The National Football League and former player Ray Rice made headlines last week after a video surfaced showing Rice knocking his fiancé unconscious in an elevator. The NFL sanctioned the Baltimore Ravens running back for the incident earlier this year with a two-game suspension. But the now public image of Rice punching his fiancé in the head prompted the Ravens to go further and release Rice from his contract.
The video’s release arrives on the heels of NFL commissioner Roger Goodell’s announcement that the National Football League would crack down on domestic violence with stricter penalties. Under the new rules, first-time offenders would receive a six-game suspension and second-time offenders are to be banned for life.
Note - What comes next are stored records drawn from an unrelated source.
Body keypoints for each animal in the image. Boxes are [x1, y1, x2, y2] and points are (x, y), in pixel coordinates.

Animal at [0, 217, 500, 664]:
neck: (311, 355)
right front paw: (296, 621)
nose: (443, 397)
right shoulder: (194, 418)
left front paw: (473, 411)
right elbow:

Most workplaces (70 percent) do not have a formal policy or program to address violence, let alone domestic violence specifically, despite a survey indicating that 44 percent of adult employees reported personally experiencing the effects of domestic violence in their workplace.
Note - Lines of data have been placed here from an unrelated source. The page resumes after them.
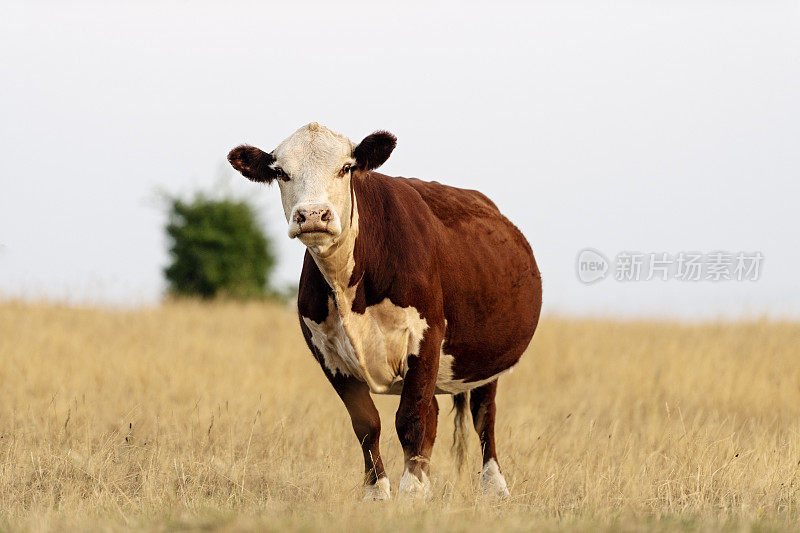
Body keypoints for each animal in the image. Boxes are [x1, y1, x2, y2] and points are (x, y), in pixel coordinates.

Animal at [230, 122, 544, 500]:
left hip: (484, 360)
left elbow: (410, 419)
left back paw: (493, 485)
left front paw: (411, 491)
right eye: (281, 172)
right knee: (435, 413)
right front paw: (378, 492)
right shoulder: (328, 355)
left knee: (484, 415)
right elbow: (367, 424)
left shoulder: (425, 338)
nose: (313, 215)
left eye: (346, 167)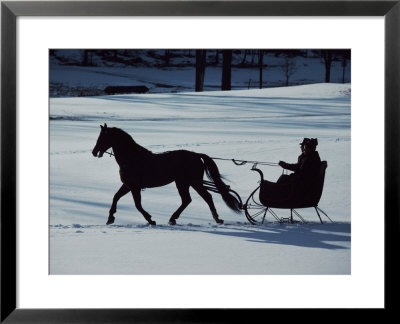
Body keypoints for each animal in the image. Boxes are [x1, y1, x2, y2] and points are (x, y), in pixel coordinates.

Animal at [91, 124, 241, 225]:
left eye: (103, 137)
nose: (94, 151)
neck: (132, 158)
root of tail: (196, 155)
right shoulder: (128, 185)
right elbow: (116, 197)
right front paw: (110, 218)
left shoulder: (134, 187)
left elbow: (137, 205)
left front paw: (150, 219)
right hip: (185, 182)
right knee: (191, 199)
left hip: (191, 182)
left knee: (202, 198)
“I think it sends an important message that there are consequences, and even noncriminal consequences, to these sort of actions for engaging in domestic and sexual violence,” said Maya Raghu, Senior Attorney for Futures Without Violence, an advocacy group for victims of domestic violence, of the NFL’s new policy.
Approximately 1.5 million women are physically assaulted by an intimate partner each year in the United States. The effects of domestic violence in the workplace may include inhibiting an employee’s ability to perform their work safely, harassing phone calls, armed “show-ups” at the office and sleep deprivation because of abuse.
Domestic violence affects the safety of the workplace, of the victim and other employees and productivity. Research from the CDC estimated that the 2003 costs of intimate partner rape, physical assault and stalking were $8.3 billion to cover the costs of medical and mental health and lost productivity.
“There’s a lot of denial about the subject overall,” said Steve Albrecht, an author, teacher and consultant on workplace violence prevention. “And there’s a privacy concern that says what you do in your home, in your bedroom or in your house, is your own business until it effects our operation.”
Albrecht says it’s a tough issue. If both the victim and the perpetrator are employed by the same company, then it’s an easier path for the employer to separate the parties and make referrals to employee assistance programs or counseling and create a safety plan at work.
“But what people do in their off hours…if you knew about somebody who got arrested for some crime over the weekend, does it impact the business? And if it doesn’t, then employers are pretty limited as to what they could do.” Albrecht said.
Raghu pointed out, however, that at “at-will” employment is typical in California and nationally. This means that the employer or employee can end the relationship at any time, with or without cause, as long as it’s not discriminatory.
This is especially true of people who are hired on contracts, like NFL players, where employees must agree to a variety of clauses and various circumstances under which they can be fired.
“Generally speaking, yes, employers have a lot of options,” Raghu said.
While law does not require a violence prevention program be in place, labor code says employers are responsible to create a safe place of work, and the Occupational Safety and Health Administration has a general duty clause saying employers are responsible for on-the-job hazards that are potentially dangerous to an employee.
More and more employers are adopting policies to protect victims. In 2012, President Obama signed a memorandum requiring all federal agencies to develop policies to address the effects of domestic violence and provide assistance to its victims.
California is one of a handful of states that has laws that specifically protect victims of sexual and domestic violence from discrimination. Senate Bill 400 went into effect on January 1, 2014, and it prohibits employers from firing, retaliating or discriminating against employees who are victims of domestic violence, sexual assault, or stalking.
“I hope… this sends a message to companies: don’t wait for something bad to happen, but be proactive,” Raghu said. “By taking steps now, maybe you can help an employee who is experiencing violence before it’s too late, and we can help keep people safe.”
SB 400 also requires that employers provide “reasonable accommodations” to these victims, such as changing the employee’s work number or station, implementing new safety procedures, or installing a lock on the workplace’s entry.
While these and other types of policies are important, Raghu points out that it’s more important “to help put up the signal to people that the employer takes this issue seriously. And if you are a victim, there’s places to go for help, and if you’re a perpetrator that there are consequences.”
“A policy is just a piece of paper unless it’s given meaning,” Raghu said.
Employers need to take genuine steps to create a culture in the workplace where people know that this kind of violence isn’t tolerated, she said.
“We don’t want or expect employers to become experts of domestic violence or sexual violence.” Raghu said. “But there are experts in the community, so it’s important to make an effort to reach out to them, have a relationship with them, maybe invite some domestic or sexual violence experts who could come in and help in training or raise awareness about the issue in the workplace,” she said.
Some of those steps include putting up posters bearing a domestic violence hotline number in discrete places, or partnering with domestic and sexual violence service providers in their community.
“There’s this national conversation going on right now, and hopefully it’s a great moment that we can all seize to change the culture of domestic violence,” Raghu said.